O Senhor João Claudino atento
àquelas observações, arregalou bem os olhos, demonstrando um evidente contentamento
no rosto.
- Meus amigos, me digam uma
coisa, como é mesmo a aparência deste tal Vicente Manco, de quem vocês falam?
- Ele até parece muito com
você, Seu João! Respondeu a esposa do Cel. Chico Leite.
- Pois esse sapateiro é meu
irmão, dona Marica. A voz alta demonstrava uma alegria incontida. - É o meu irmão Vicente Claudino, sim, que foi
embora para o Norte fugindo da seca e da fome que por aqui dizimou quase tudo.
Eu vi quando ele caiu de um burro e ficou mancando de uma perna. E nós
aprendemos a fazer chinelas e a trabalhar com couro com o nosso pai. Aprendemos
tudo direitinho como ele nós ensinou.
As lágrimas já escorriam pelo
rosto de João Claudino que não suportara tamanha satisfação, tão grande coincidência.
Achava que seu irmão, que há décadas não mandava notícias, desde a época que arribara
para os perigos de uma Amazônia desconhecida, estava morto. Imaginava que tinha
sido devorado pelos animais, que fora abatido pelas flechas dos índios
selvagens.
- Seu João, agora o senhor
pode se comunicar com ele. Nós temos o endereço de uma bodega, de onde
comprávamos mantimentos, e seu irmão também se abastecia por lá.
E o contato entre os irmãos
Claudinos foi refeito, como que pelo cabresto de um chinelo ligando Cratheús ao
distante coração da Amazônia, a histórica cidade de Manaus!
O conhecido alerta “Sapateiro
não vá além de tuas sandálias!” uma vez transposto pelo Vicente Manco, quando,
expulso pela fome, rumara em busca de sobrevivência no distante Amazonas, até lembra
a história dos irmãos sapateiros Crispim e Crispiniano, que, mesmo separados
pelo Império Romano sempre acabavam juntos, até depois de decapitados.
As coisas de Deus são
perfeitas. Com uma simples sandália nos pés, é suficiente uma longa marchinha
para nos perdermos, e isso após a dolorosa tristeza das despedidas e basta mais
uns poucos passos, adiante, para nos abraçarmos na alegria dos reencontros.
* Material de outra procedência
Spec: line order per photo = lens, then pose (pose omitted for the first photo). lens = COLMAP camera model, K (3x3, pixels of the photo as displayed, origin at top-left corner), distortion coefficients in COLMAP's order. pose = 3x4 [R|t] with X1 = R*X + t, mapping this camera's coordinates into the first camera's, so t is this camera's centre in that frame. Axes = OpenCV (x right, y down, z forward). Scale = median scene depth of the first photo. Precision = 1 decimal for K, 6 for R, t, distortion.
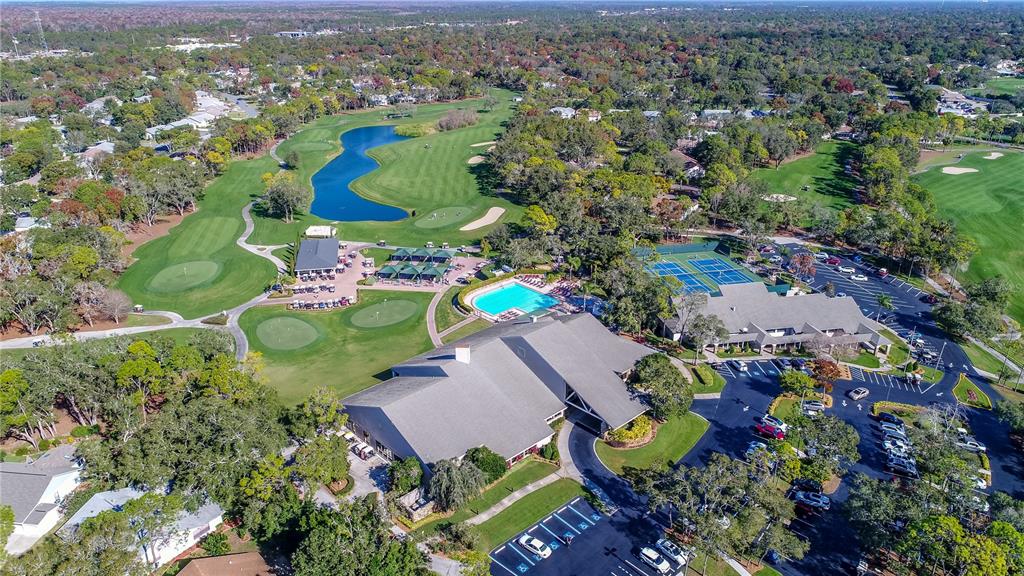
lens RADIAL K [[662.7, 0, 512.0], [0, 662.7, 288.0], [0, 0, 1]] dist [0.001587, 0.001202]
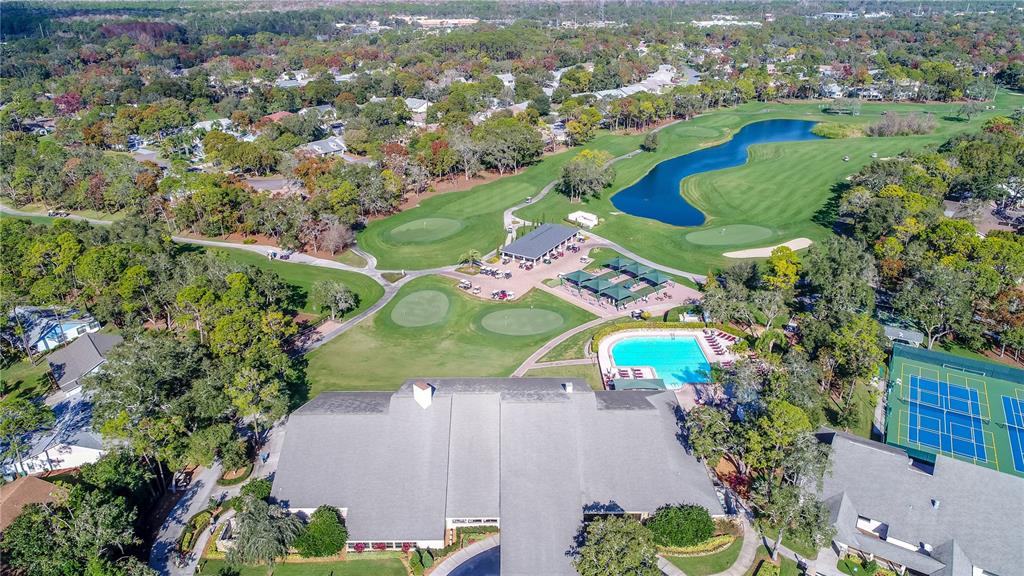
lens RADIAL K [[662.7, 0, 512.0], [0, 662.7, 288.0], [0, 0, 1]] dist [0.001587, 0.001202]
pose [[0.750510, 0.284027, -0.596710, 0.283559], [-0.267702, 0.956195, 0.118437, -0.095091], [0.604211, 0.070852, 0.793668, 0.251859]]
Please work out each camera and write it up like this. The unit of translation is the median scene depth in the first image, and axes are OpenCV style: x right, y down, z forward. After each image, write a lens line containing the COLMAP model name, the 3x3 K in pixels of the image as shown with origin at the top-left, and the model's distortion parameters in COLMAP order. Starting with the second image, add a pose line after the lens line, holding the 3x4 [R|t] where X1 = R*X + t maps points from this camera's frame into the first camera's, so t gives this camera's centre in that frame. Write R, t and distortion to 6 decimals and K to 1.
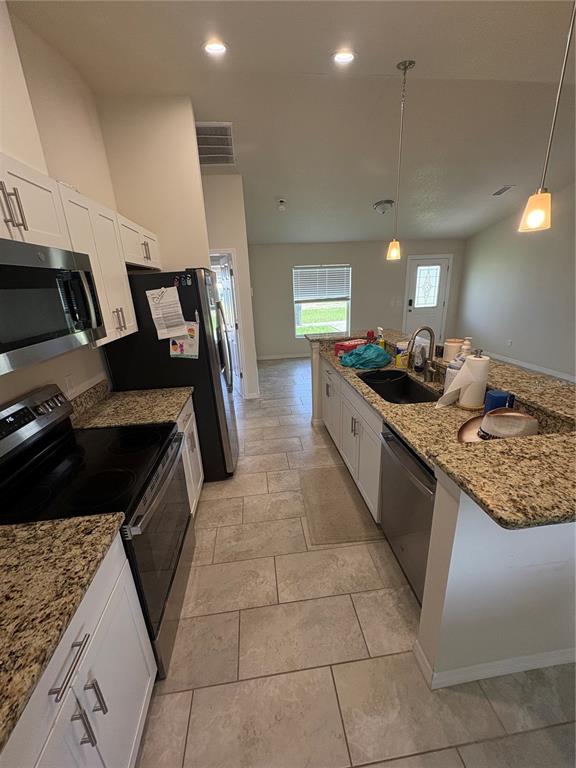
lens RADIAL K [[311.0, 0, 289.1], [0, 311.0, 384.8], [0, 0, 1]] dist [-0.000188, -0.000176]
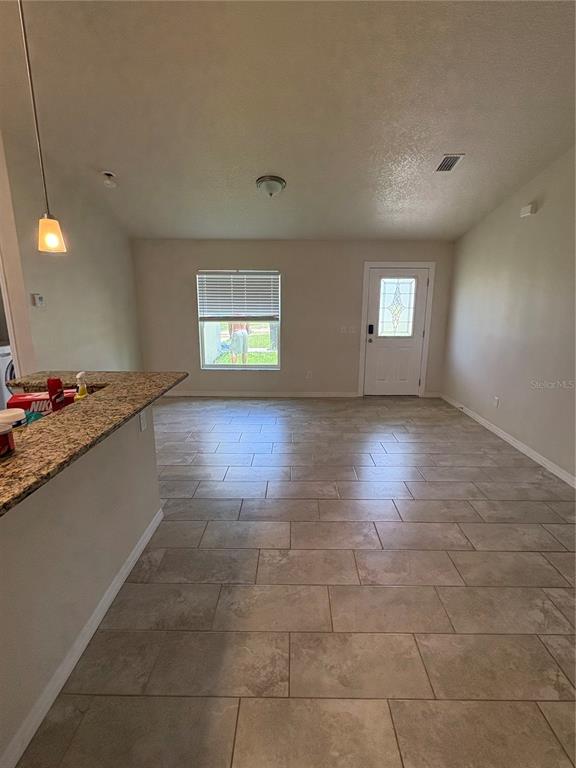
lens RADIAL K [[379.4, 0, 287.1], [0, 379.4, 383.2], [0, 0, 1]] dist [0.004315, 0.000167]
pose [[0.991291, 0.071791, -0.110400, 0.318687], [-0.080887, 0.993488, -0.080242, -0.065927], [0.103921, 0.088473, 0.990643, 0.169516]]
E,
depois da coincidência dos irmãos sapateiros, encontrarem-se de novo, em pleno
sertão de Novo Oriente, através de um providente par de chinelas de currulepe, o
velho lema de alerta mudou, e é assim que se deve dizê-lo agora: “Sapateiro,
algumas vezes, é necessário que se vá muito além dos nossos sapatos!”